Official Reporting Resources
Official scam, fraud, cybercrime, identity theft, postal, investment, and consumer protection reporting links. Use this category to compare suspicious patterns before you click, reply, pay, scan, download, or share private information.
Use official reporting channels.
Save safe evidence, verify through official sources, and avoid recovery-fee promises.
How to use this official reporting resources section
The Official Reporting Resources section is built for people who received something suspicious and need a clear, calm way to check it. Instead of guessing, search the wording, compare the request with known scam patterns, and verify through the official source before taking action.
Official reporting pages help people choose the right agency, platform, or provider after a suspicious message or loss.
The safest path is to use official websites typed manually or linked from trusted government and platform pages.
Avoid third-party recovery promises, unofficial reporting forms that ask for sensitive logins, and anyone charging upfront recovery fees.
Common signs across this category
- Unexpected contact that creates urgency, fear, excitement, embarrassment, or secrecy.
- A request to click, reply, call back, scan a QR code, pay a fee, download a file, or share sensitive information.
- Logos, names, screenshots, or caller ID details that look familiar but do not prove the request is real.
- A path that pulls you away from the official website, official app, verified account, printed bill, or known phone number.
- Pressure to act before you can ask someone else, check your account, or compare the message with official information.
Guides currently in this category
This section currently includes guides such as related scam patterns. Each guide is written to explain the pattern without accusing private people, accounts, or phone numbers.
Official Reporting Resources guides
Every guide includes warning signs, safer verification steps, what to do if you already acted, reporting resources, and related internal links.

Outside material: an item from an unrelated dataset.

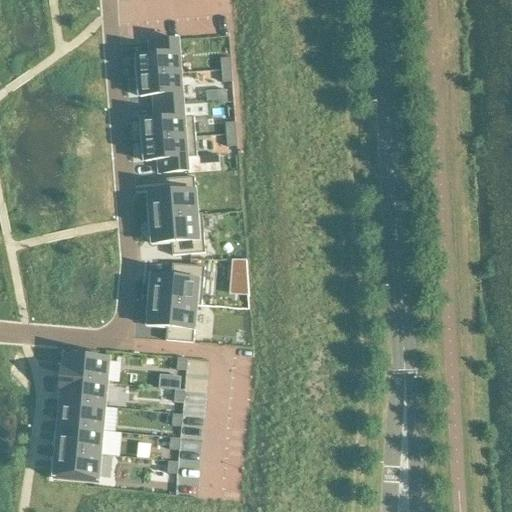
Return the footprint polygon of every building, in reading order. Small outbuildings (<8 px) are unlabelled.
[(341,16),(341,2),(330,2),(329,0),(318,0),(318,15),(341,16)] [(138,62),(136,62),(137,78),(182,74),(179,41),(150,43),(151,56),(138,57),(138,62)] [(231,58),(221,59),(222,71),(232,70),(231,58)] [(232,70),(222,71),(223,83),(233,82),(232,70)] [(182,74),(137,78),(138,93),(140,93),(141,98),(154,97),(155,109),(184,107),(182,74)] [(143,125),(140,125),(142,142),(196,137),(195,118),(185,119),(184,107),(155,109),(156,121),(143,122),(143,125)] [(332,135),(351,135),(352,114),(333,114),(332,135)] [(236,123),(226,124),(227,136),(237,135),(236,123)] [(237,135),(227,136),(228,148),(237,147),(237,135)] [(196,137),(142,142),(143,158),(145,158),(146,162),(159,161),(160,174),(189,172),(188,159),(198,158),(196,137)] [(150,206),(148,206),(149,220),(198,217),(198,216),(195,178),(168,180),(169,194),(149,195),(150,206)] [(198,217),(149,220),(150,235),(152,235),(153,245),(172,244),(173,257),(206,254),(203,215),(198,216),(198,217)] [(234,261),(233,275),(247,276),(248,276),(247,261),(246,261),(234,261)] [(150,287),(148,302),(198,306),(197,307),(202,307),(206,268),(173,265),(172,278),(153,277),(152,287),(150,287)] [(148,302),(147,316),(149,316),(149,327),(168,329),(167,342),(194,344),(197,307),(198,306),(148,302)] [(62,369),(61,380),(108,385),(110,360),(92,358),(92,355),(75,353),(75,356),(66,356),(64,369),(62,369)] [(178,359),(177,371),(187,372),(188,360),(178,359)] [(61,380),(60,395),(62,395),(61,404),(106,408),(108,385),(61,380)] [(175,391),(174,403),(184,404),(185,392),(175,391)] [(61,404),(59,428),(104,432),(106,408),(61,404)] [(173,415),(172,427),(182,427),(183,415),(173,415)] [(59,428),(57,452),(102,456),(104,432),(59,428)] [(171,439),(170,451),(180,451),(181,439),(171,439)] [(57,452),(55,477),(64,478),(64,481),(80,483),(81,480),(99,481),(102,456),(57,452)] [(169,462),(168,474),(178,475),(179,463),(169,462)]
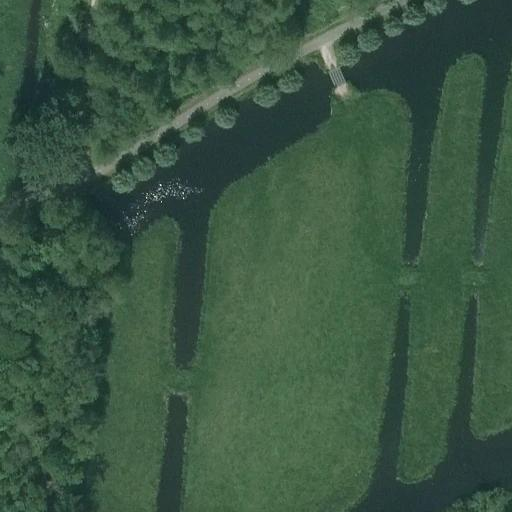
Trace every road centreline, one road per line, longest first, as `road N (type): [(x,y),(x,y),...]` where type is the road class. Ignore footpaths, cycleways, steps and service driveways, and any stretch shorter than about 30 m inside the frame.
road 1 (track): [(125,382),(187,376),(250,354),(345,296),(347,99)]
road 2 (track): [(511,269),(345,296)]
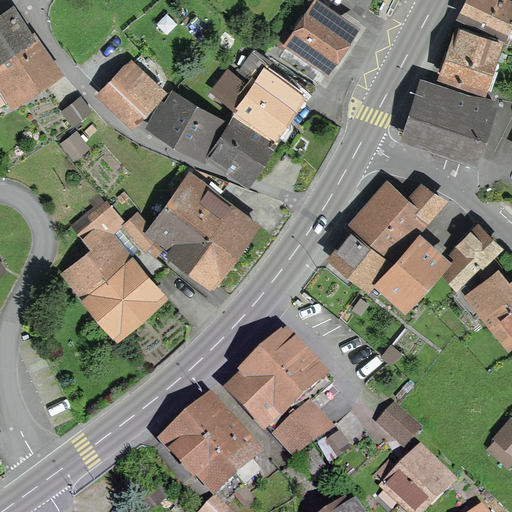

More guides are being built
This category is part of the full DontClickYet scam-safety structure. More original guides will be added here as the database expands.
Important note about suspicious patterns
A suspicious pattern does not automatically prove that a specific person, number, profile, or business is fraudulent. DontClickYet focuses on education, pattern recognition, and safer next steps. When in doubt, verify through official websites, official apps, known phone numbers, account dashboards, statements, or trusted professionals.
Extra checks for official reporting resources
This category deserves careful attention because it often involves FTC, IC3, IdentityTheft.gov, postal inspection, investment complaints, platform reports, banks, payment apps, and account security teams. The message may not look sloppy. Many suspicious messages now use clean formatting, realistic logos, familiar names, and believable timing. That is why DontClickYet focuses on the requested action, not just the design.
Common examples in this area include:
- reporting a payment app loss
- reporting identity theft after sharing personal details
- reporting online fraud or cybercrime
Best verification step: Use official websites typed manually or trusted government/platform links, and save evidence without clicking further into suspicious pages.
When reviewing a possible official reporting resources message, separate the claim from the contact method. A real company, platform, bank, agency, employer, marketplace, or app should still let you confirm the issue through its official website, official app, account dashboard, printed statement, verified profile, or known phone number.
DontClickYet uses safer wording on purpose. A guide can say a pattern is commonly associated with scams without accusing a specific private person, profile, email address, or phone number. That keeps the site useful, responsible, and focused on practical safety decisions.
What to keep before reporting
Useful evidence may include screenshots, usernames, profile links, email headers, phone numbers, payment receipts, transaction IDs, wallet addresses, invoice numbers, dates, times, and the platform where the suspicious contact happened. Keep this information only when it is safe.
Do not click further into suspicious links just to collect evidence. Do not keep communicating with a suspicious sender if they are pressuring you, threatening you, or asking for more money. Reporting should support safety, not create more exposure.